* **Record extracts**

==============================

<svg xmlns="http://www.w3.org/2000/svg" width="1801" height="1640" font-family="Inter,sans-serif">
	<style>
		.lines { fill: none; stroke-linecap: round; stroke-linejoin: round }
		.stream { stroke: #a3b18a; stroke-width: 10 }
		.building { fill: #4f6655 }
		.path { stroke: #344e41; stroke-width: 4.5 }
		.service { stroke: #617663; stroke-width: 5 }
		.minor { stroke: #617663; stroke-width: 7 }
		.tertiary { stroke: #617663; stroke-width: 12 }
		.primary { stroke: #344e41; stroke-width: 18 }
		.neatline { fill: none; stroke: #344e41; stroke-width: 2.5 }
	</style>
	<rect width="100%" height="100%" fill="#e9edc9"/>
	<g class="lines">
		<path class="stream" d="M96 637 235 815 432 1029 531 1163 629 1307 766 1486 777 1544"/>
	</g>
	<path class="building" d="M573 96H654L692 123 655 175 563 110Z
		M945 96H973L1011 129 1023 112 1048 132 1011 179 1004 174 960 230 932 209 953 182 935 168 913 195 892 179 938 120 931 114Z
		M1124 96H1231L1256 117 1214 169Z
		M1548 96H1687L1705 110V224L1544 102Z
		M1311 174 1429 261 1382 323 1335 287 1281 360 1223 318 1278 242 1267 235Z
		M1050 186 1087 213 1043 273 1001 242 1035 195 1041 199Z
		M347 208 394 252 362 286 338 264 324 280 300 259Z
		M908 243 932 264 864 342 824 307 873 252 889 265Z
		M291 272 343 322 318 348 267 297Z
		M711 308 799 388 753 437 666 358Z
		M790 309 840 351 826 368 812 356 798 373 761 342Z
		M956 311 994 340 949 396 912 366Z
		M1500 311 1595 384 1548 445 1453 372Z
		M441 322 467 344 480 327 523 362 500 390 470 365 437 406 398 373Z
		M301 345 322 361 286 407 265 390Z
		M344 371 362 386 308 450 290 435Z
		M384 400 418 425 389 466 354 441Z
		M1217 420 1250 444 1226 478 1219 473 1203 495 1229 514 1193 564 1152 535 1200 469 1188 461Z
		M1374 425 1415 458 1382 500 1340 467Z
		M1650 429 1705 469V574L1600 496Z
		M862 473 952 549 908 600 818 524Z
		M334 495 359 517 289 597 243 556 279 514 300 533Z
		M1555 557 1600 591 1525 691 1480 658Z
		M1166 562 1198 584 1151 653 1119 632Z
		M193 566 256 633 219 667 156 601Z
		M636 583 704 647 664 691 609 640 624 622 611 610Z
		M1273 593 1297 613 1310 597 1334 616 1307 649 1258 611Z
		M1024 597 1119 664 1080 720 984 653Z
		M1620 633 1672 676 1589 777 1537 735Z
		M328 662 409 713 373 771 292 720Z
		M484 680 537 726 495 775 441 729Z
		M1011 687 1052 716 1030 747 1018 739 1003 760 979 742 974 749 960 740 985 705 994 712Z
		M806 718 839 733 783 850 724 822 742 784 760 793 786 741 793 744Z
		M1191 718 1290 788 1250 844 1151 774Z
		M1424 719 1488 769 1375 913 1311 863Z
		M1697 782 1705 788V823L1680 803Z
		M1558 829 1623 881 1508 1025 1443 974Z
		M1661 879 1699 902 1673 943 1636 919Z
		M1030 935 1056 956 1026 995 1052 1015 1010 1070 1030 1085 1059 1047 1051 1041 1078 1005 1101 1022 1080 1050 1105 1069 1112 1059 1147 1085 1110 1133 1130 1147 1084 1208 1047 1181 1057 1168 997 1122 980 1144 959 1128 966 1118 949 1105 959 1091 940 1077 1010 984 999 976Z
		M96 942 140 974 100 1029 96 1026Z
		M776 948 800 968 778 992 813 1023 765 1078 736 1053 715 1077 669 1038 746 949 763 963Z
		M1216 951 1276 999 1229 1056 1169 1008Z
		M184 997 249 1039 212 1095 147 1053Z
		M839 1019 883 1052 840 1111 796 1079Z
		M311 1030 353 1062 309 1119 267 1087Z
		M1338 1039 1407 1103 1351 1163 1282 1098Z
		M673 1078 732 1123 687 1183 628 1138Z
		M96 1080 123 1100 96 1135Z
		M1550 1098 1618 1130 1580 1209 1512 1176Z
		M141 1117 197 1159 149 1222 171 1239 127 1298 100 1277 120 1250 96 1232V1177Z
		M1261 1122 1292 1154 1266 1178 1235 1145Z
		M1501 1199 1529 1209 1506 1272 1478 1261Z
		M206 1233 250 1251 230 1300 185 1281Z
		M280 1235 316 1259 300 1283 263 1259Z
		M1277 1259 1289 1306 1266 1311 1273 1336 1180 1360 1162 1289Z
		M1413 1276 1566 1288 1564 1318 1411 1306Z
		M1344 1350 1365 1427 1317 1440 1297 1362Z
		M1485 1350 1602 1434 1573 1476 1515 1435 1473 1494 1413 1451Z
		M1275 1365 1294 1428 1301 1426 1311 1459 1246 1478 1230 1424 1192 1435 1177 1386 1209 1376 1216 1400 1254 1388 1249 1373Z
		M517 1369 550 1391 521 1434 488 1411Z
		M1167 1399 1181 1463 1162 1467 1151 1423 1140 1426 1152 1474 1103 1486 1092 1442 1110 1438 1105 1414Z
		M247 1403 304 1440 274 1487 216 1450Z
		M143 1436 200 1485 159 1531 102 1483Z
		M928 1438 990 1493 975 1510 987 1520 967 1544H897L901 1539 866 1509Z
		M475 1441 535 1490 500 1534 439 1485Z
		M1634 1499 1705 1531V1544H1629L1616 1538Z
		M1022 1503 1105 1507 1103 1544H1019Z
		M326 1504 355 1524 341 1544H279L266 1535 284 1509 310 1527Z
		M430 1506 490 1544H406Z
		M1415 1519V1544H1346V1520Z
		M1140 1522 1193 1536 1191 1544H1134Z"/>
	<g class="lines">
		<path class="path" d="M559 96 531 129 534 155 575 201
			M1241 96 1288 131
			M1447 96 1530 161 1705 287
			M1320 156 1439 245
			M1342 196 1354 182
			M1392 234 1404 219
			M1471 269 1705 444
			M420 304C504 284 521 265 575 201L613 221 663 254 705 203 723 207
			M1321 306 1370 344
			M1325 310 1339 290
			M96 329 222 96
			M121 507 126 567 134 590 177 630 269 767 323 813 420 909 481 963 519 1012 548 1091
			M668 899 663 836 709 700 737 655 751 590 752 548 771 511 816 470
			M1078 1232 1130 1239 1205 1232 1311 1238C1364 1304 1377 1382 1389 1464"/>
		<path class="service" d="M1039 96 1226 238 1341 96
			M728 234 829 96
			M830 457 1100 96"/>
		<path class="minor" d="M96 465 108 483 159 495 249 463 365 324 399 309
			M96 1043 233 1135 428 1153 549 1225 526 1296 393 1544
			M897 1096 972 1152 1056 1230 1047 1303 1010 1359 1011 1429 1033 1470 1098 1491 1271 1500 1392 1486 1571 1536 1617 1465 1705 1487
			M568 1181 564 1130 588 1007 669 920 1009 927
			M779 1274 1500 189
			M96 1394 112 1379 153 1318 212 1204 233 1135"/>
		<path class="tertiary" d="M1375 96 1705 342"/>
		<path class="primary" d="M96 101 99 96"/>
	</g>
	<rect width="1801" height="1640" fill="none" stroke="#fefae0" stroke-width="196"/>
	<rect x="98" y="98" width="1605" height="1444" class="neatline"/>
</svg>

==============================

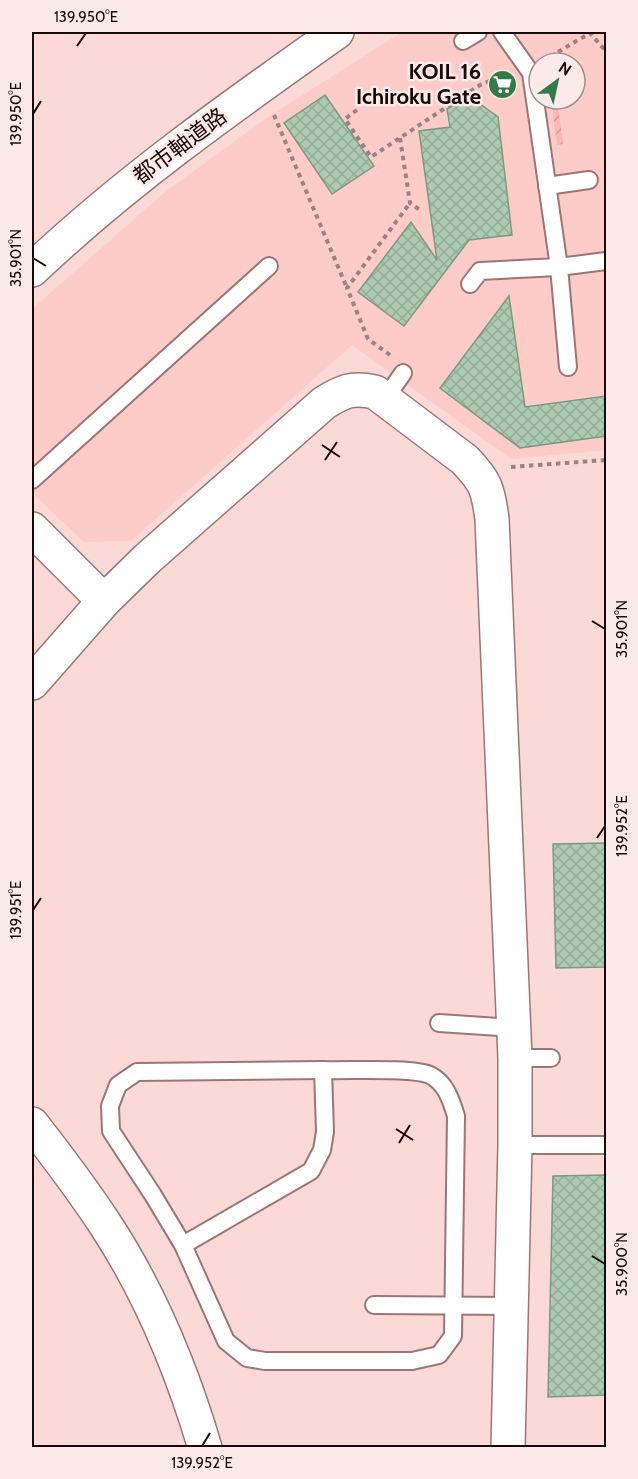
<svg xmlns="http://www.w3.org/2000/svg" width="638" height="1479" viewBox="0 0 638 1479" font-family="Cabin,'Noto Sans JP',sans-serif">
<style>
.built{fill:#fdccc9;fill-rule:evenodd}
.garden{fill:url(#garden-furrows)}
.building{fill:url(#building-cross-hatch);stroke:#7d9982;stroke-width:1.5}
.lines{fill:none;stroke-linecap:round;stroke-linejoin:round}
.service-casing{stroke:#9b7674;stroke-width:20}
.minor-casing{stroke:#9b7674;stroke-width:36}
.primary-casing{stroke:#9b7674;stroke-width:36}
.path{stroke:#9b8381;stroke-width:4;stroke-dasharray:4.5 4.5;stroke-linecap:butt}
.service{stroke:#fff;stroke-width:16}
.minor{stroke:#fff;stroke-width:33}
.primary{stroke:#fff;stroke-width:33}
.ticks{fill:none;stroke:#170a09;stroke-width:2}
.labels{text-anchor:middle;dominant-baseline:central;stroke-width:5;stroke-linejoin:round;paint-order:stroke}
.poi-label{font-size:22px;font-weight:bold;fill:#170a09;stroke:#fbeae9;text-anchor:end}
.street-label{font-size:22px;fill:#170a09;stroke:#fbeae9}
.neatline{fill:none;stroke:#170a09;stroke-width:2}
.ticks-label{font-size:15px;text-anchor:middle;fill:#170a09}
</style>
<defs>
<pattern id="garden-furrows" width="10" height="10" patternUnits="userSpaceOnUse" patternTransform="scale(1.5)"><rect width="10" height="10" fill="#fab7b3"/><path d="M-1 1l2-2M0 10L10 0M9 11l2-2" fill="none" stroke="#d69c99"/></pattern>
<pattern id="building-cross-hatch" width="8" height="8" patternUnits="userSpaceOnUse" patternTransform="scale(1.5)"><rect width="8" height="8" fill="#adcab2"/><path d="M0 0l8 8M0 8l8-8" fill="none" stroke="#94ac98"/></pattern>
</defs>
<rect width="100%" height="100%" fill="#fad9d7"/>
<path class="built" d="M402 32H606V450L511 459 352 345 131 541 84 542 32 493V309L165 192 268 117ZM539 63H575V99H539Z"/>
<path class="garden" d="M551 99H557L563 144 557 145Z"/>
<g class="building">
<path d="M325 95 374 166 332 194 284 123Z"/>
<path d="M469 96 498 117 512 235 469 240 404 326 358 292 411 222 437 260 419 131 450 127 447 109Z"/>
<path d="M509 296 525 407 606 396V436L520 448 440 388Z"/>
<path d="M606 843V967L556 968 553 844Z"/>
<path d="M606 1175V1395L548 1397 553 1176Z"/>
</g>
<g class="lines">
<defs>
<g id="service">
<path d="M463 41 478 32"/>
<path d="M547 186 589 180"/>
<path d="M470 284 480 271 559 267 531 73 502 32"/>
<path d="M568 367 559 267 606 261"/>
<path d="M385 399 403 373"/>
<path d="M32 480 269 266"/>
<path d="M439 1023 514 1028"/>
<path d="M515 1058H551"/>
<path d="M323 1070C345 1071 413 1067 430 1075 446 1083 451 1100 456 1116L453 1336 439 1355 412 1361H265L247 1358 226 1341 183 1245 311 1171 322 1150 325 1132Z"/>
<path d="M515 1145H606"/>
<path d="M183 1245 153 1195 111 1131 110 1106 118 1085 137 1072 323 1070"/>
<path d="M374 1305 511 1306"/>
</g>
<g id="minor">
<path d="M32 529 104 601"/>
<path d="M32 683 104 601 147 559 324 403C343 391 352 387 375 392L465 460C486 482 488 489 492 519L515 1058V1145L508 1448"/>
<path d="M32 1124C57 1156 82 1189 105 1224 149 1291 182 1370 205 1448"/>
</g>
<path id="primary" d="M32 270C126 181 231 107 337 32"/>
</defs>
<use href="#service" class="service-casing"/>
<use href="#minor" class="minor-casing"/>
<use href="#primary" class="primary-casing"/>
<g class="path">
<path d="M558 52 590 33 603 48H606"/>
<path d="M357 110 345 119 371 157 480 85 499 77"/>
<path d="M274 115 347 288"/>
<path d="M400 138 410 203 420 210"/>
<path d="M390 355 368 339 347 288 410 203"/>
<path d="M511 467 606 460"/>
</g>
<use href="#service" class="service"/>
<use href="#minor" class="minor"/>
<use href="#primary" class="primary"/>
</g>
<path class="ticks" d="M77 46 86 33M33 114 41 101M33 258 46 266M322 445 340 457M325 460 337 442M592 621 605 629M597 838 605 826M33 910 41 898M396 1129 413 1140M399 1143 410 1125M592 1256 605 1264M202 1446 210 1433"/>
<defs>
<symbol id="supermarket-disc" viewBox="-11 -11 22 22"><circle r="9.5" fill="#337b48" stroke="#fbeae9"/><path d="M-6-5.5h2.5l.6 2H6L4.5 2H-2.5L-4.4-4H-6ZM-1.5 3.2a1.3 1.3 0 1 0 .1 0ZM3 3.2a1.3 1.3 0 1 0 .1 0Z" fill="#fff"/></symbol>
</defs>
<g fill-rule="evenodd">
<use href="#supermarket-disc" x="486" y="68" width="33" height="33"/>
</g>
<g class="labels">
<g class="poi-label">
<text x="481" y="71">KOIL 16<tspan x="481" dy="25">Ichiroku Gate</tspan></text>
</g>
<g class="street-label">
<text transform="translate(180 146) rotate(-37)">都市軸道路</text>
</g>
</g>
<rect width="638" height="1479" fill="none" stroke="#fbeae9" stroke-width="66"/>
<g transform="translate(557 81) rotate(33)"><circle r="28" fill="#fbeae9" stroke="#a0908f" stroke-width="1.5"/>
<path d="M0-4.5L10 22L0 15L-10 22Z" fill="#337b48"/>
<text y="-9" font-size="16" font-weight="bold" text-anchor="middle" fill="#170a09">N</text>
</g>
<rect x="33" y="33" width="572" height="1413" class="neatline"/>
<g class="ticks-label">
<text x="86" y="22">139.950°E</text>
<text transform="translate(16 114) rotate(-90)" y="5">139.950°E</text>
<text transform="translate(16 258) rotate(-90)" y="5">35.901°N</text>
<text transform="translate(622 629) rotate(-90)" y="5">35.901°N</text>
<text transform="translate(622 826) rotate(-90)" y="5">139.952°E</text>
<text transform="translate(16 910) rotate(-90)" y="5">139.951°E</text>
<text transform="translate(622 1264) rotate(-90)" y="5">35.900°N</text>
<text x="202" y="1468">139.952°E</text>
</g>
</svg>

==============================

Given the word "lines", show every line of the records that contains it.

* **Reply to the exercise**
		.lines { fill: none; stroke-linecap: round; stroke-linejoin: round }
	<g class="lines">
	<g class="lines">
.lines{fill:none;stroke-linecap:round;stroke-linejoin:round}
<g class="lines">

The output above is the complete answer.